Given data:

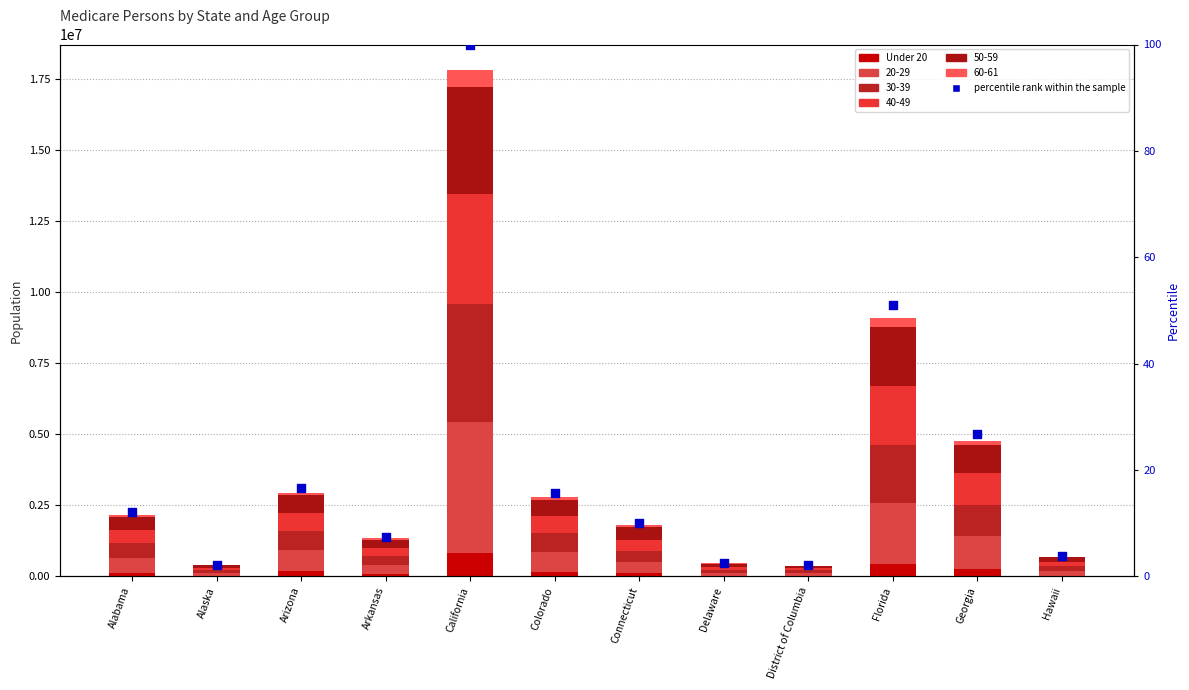

Which series has the largest Y range (max minus min)?

Under 20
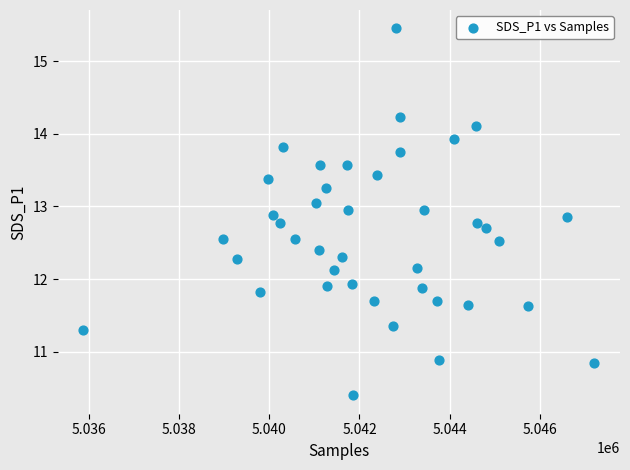

What is the range of X values (max minus min)?

11338.0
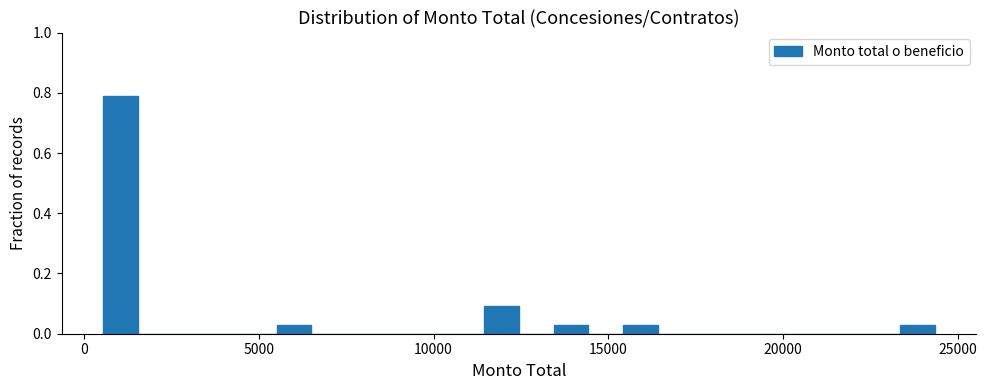

Read against the x-axis, roughly where is the centre of the tallest bar?

1000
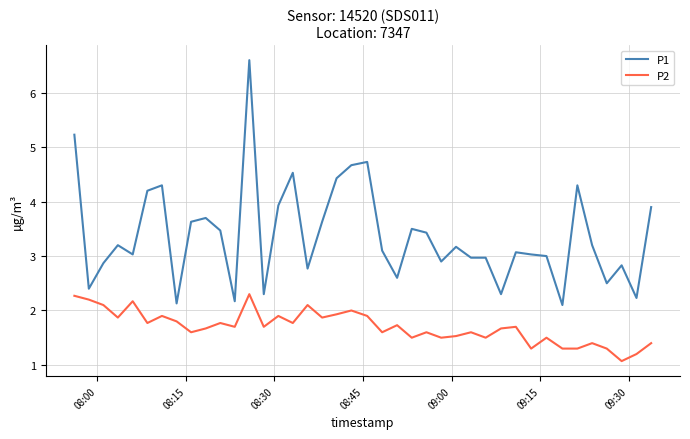

Which series has the largest total across all categories?

P1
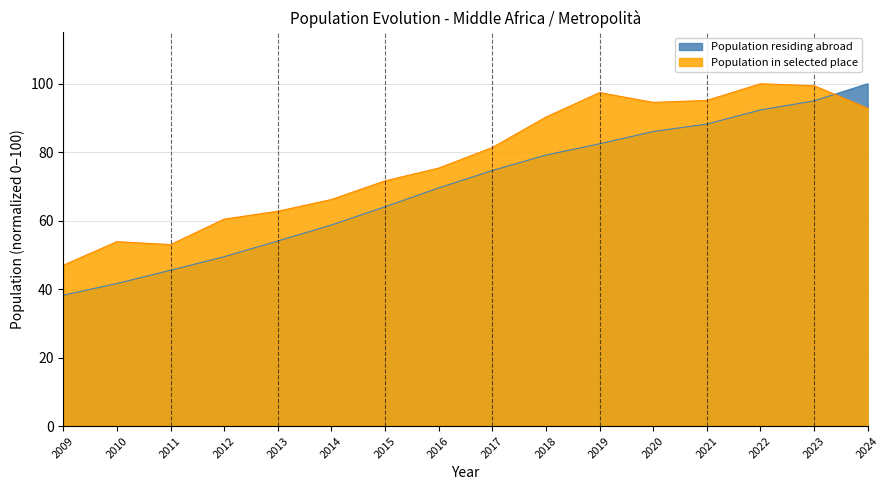

What is the difference between the maximum and minimum values?

61.8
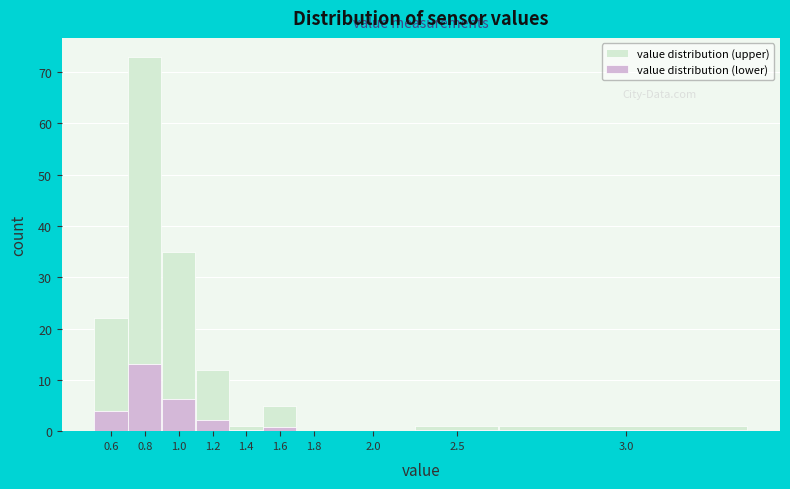

The value distribution (lower) series shows 7.8 at 2.0. True or false?

False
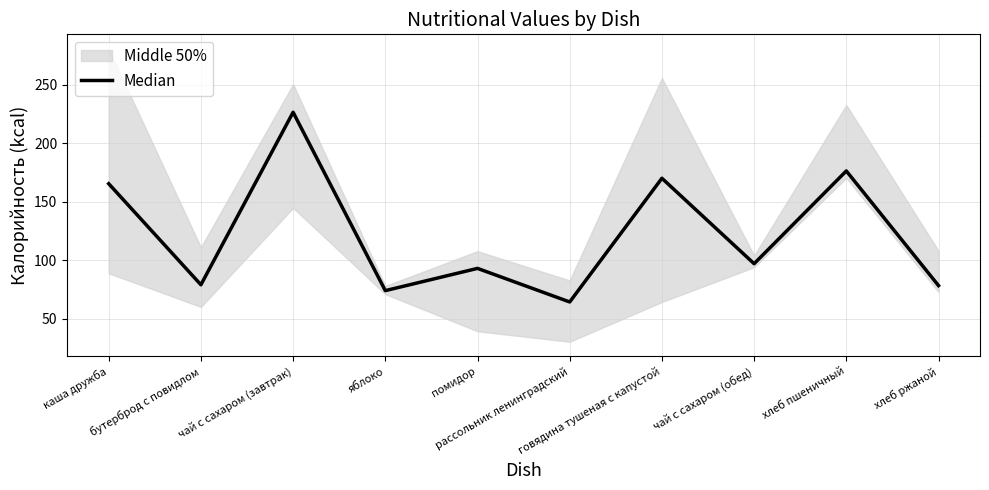

What is the smallest value displayed?

64.3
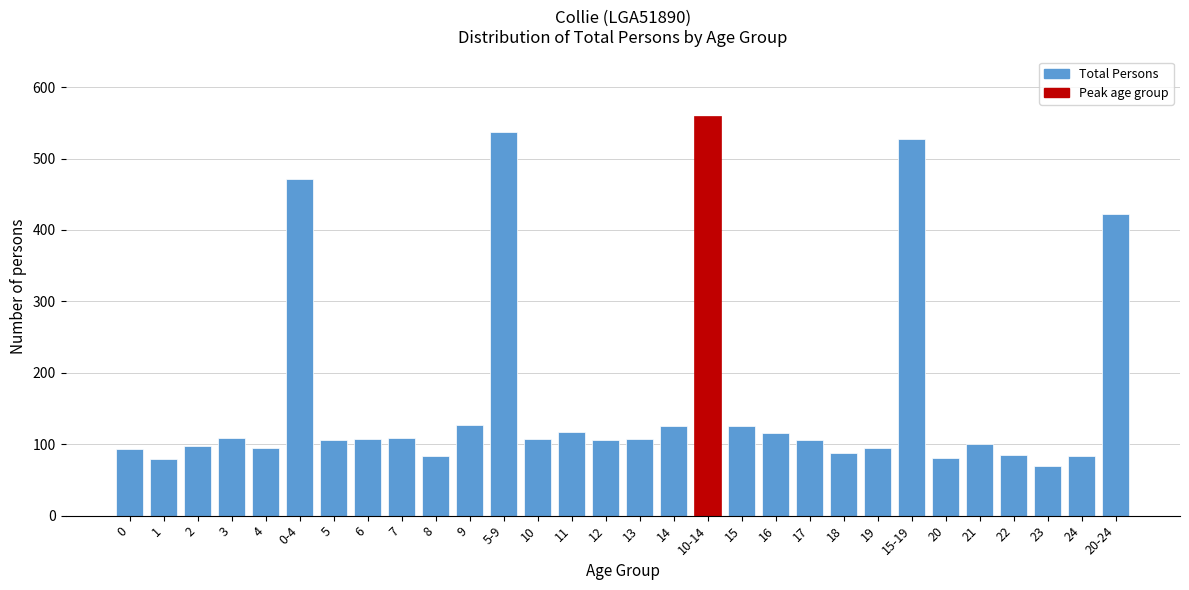

What is the value of the 8th bar from the left?

107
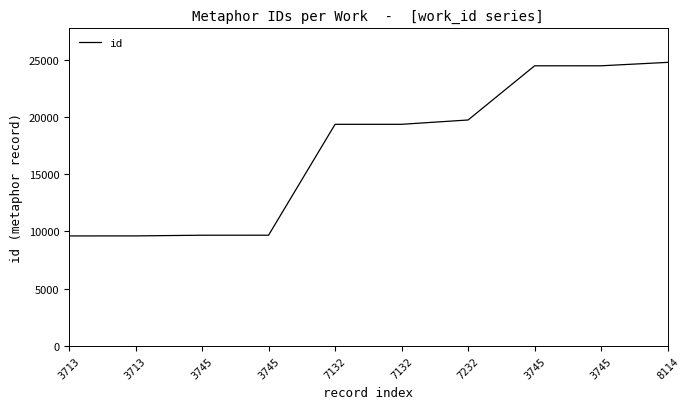

What is the difference between the values at 7132 and 3713?

9743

What the task asks: Please turn the material above into a Markdown table with the columns Row and Text, giving each non-blank line its own numbered row. Leave out the pictures.

Your response:
| Row | Text |
|---|---|
| 1 | Which series has the largest Y range (max minus min)? |
| 2 | Under 20 |
| 3 | What is the range of X values (max minus min)? |
| 4 | 11338.0 |
| 5 | Read against the x-axis, roughly where is the centre of the tallest bar? |
| 6 | 1000 |
| 7 | Which series has the largest total across all categories? |
| 8 | P1 |
| 9 | What is the difference between the maximum and minimum values? |
| 10 | 61.8 |
| 11 | The value distribution (lower) series shows 7.8 at 2.0. True or false? |
| 12 | False |
| 13 | What is the smallest value displayed? |
| 14 | 64.3 |
| 15 | What is the value of the 8th bar from the left? |
| 16 | 107 |
| 17 | What is the difference between the values at 7132 and 3713? |
| 18 | 9743 |